Enfant prodige dans son pays natal, le pianiste brésilien, disparu en novembre 2021, est resté loin des bruyantes trompettes de la renommée. Ses mains de géant, sa technique aisée et virtuose étaient toujours au service d’une sonorité puissante, pleine et moelleuse. Qobuz revient sur le parcours de celui qui fut longtemps le « secret le mieux gardé du piano ».

Né dans l’État du Minas Gerais, connu pour ses fabuleuses églises baroques et ses pierres précieuses, Nelson Freire est un enfant maladif et introverti, ne se confiant qu’au piano qu’il commence à apprivoiser à l’âge de 3 ans en observant sa sœur. Ses progrès sont fulgurants, au point de remporter, à l’âge de 13 ans, le Concours international de piano de Rio de Janeiro en jouant le Concerto de l’Empereur de Beethoven. C’est là qu’il rencontre Guiomar Novaes, qui fait partie du jury et le prend aussitôt sous son aile bienfaisante. « Son jeu me fascinait. Sa sonorité était liquide, argentée, spontanée », dira-t-il.

Bientôt une bourse lui permet de venir travailler en Europe avec le légendaire professeur Bruno Seidlhofer à Vienne où il fait la connaissance de Martha Argerich, venue travailler avec le même professeur, mais aussi de Friedrich Gulda, Nikita Magaloff ou encore avec Stefan Askenase. Il a 15 ans, elle en a 18. Cette amitié durera jusqu’à sa mort, et s’il est un des rares musiciens à lui tenir tête, son amie d’enfance aura aussi de l’influence sur lui en l’initiant, par exemple, au jazz qui va devenir une de ses passions, la voix et l’art d’Ella Fitzgerald comme la joie communicative du pianiste Erroll Garner.

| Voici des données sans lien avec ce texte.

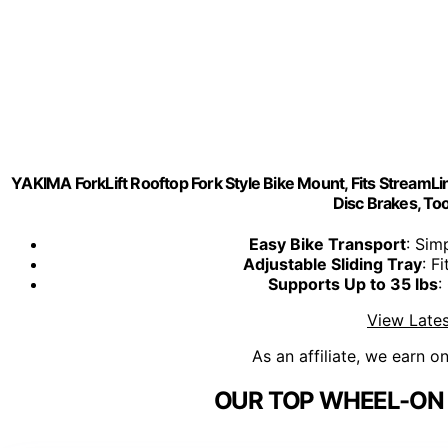
YAKIMA ForkLift Rooftop Fork Style Bike Mount, Fits StreamLin
Disc Brakes, Tool
Easy Bike Transport
: Sim
Adjustable Sliding Tray
: F
Supports Up to 35 lbs
:
View Lates
As an affiliate, we earn o
OUR TOP WHEEL-ON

A la fin des années 1960, Nelson Freire commence à enregistrer quelques disques pour Columbia, à Munich, avec le chef d’orchestre Rudolf Kempe. D’abord remarqués et primés, ils sont ensuite complètement oubliés. Ce sont pourtant des merveilles avec trois grands concertos du répertoire : Tchaïkovski, Grieg et Schumann interprétés avec une virtuosité et un feu incomparables par le pianiste de 25 ans, possédé par la rage de jouer. Le reste du programme (aujourd’hui réédité et disponible sur votre Qobuz) est consacré aux compositeurs qui feront l’essentiel de son répertoire : Schumann, Brahms, Chopin et, également, Schubert. En 1972, Nelson Freire enregistre les Préludes de Chopin qui lui valent le prix Edison.

Une longue éclipse

Malgré ce début de carrière fulgurant dans 70 pays, Nelson Freire reste longtemps, comme on l’a souvent écrit, « le secret le mieux gardé du piano », connu des seuls pianistes et de quelques amateurs grâce à de fulgurants enregistrements à deux pianos avec Martha Argerich, comme la Suite N°2 de Rachmaninov, la Valse de Ravel ou encore les Variations Paganini de Witold Lutosławski. Sa réticence à s’exposer et à se faire connaître a quelque peu freiné une carrière qu’il ne recherchait pas vraiment. Il a fallu attendre le début du XXIe siècle pour qu’un contrat avec Decca ne mette le pianiste brésilien sur le devant de la scène internationale avec un enregistrement d’œuvres de Frédéric Chopin qui connaît un immense succès. C’est d’ailleurs dans cette dernière partie de sa vie que ses disques sont les plus réussis ; ils conjuguent une maturité épanouie à une incomparable beauté sonore.